The Royal Bank of Scotland is expected to ditch 15,000 jobs after posting its ninth year of consecutive losses. The bank is set to announce its full year results on 24 February.

Analysts are expecting RBS to report losses of about £5bn, its ninth full year of consecutive losses.

More branch closures and redundancies at its main offices in Edinburgh and London are expected to be announced by its Chief Executive Ross McEwan.

The Sunday Times said that the banks needs an additional £1bn to £1.5bn of savings to get its "recovery plan back on track."

This is despite the fact that McEwan has already cut £2bn of costs, removed most of its investment banking business and culled several foreign operations.

The newspaper blamed the Bank of England's move to cut interest rates in summer 2016 after British voters decided to pull out of the EU. The move hit projections by British banks which had based their models on the assumption that rates would be on the rise.

RBS sources told the newspaper that the bank is now keen to automate more of its processes that are currently undertaken at the branches. It is pushing for more customers to use internet banking.

An analyst said: "There's not much left for RBS to do. The only way they get more cost out is to cut jobs.

RBS
More job losses in store for RBS? iStock, Reuters

"Every £1bn of cost that you have to take out of a UK bank equates to roughly 10,000 jobs. That's now a pretty clear formula," the analyst said.

McEwan is however not expected to divulge a set number of job cuts when he reveals his cost-cutting plans, the newspaper said. The bank has around 92,000 employees worldwide.

An RBS spokesman said "we do not recognise" the 15,000 job cuts number reported in the Sunday Times.

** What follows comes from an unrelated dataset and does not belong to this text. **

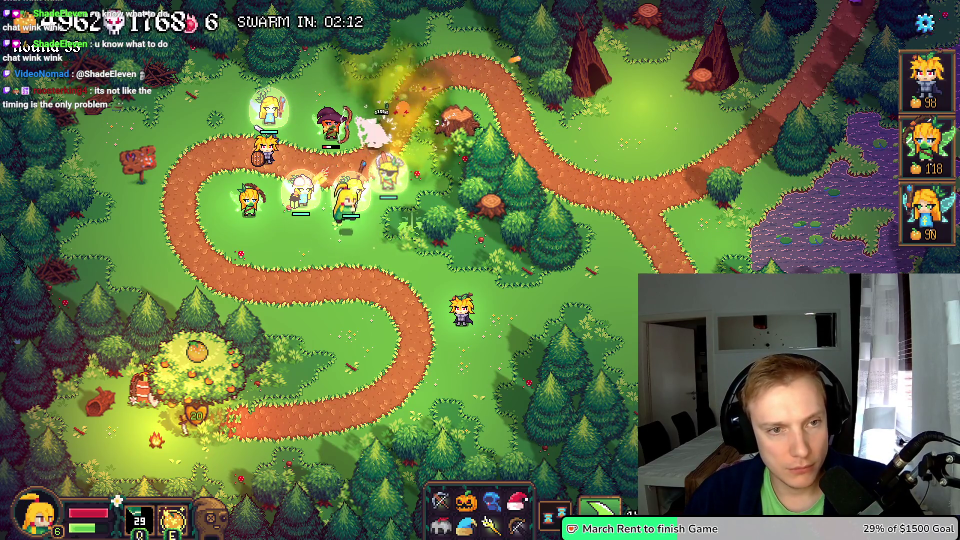
key(d)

He however said that the bank is expected to continue its strategy of slimming down. He declined to give a figure on the anticipated job losses to be announced, The Telegraph reports.

RBS was rescued by the government more than a decade ago. The government has already indicated that it is unlikely that the government will be selling any of its remaining 73% stake before 2020, given that its shares have not done very much for the government to break even on its investment.

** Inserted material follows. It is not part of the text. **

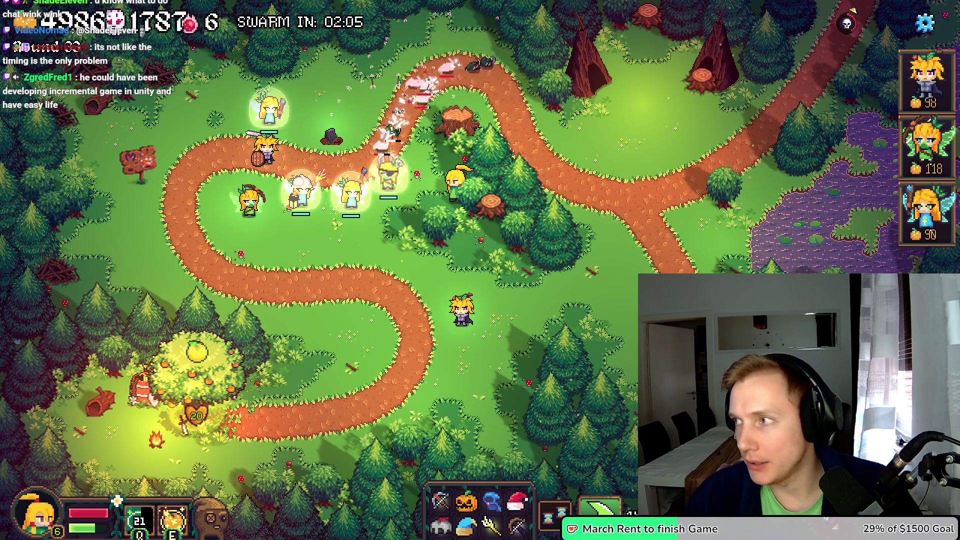
key(w)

Its losses are not the only bad news for the bank. The Times notes that RBS failed the Bank of England stress test last November and was ordered to raise an extra £2bn in capital.

It has also yet to reach settlement with the US authorities over its role in the selling of toxic mortgages in the run-up to to 2008 financial crisis. Analysts have put the settlement at up to £12bn this year.

Further, the bank is obliged to sell off 315 branches in line with the mandate set by the European Commission after RBS was rescued in 2008.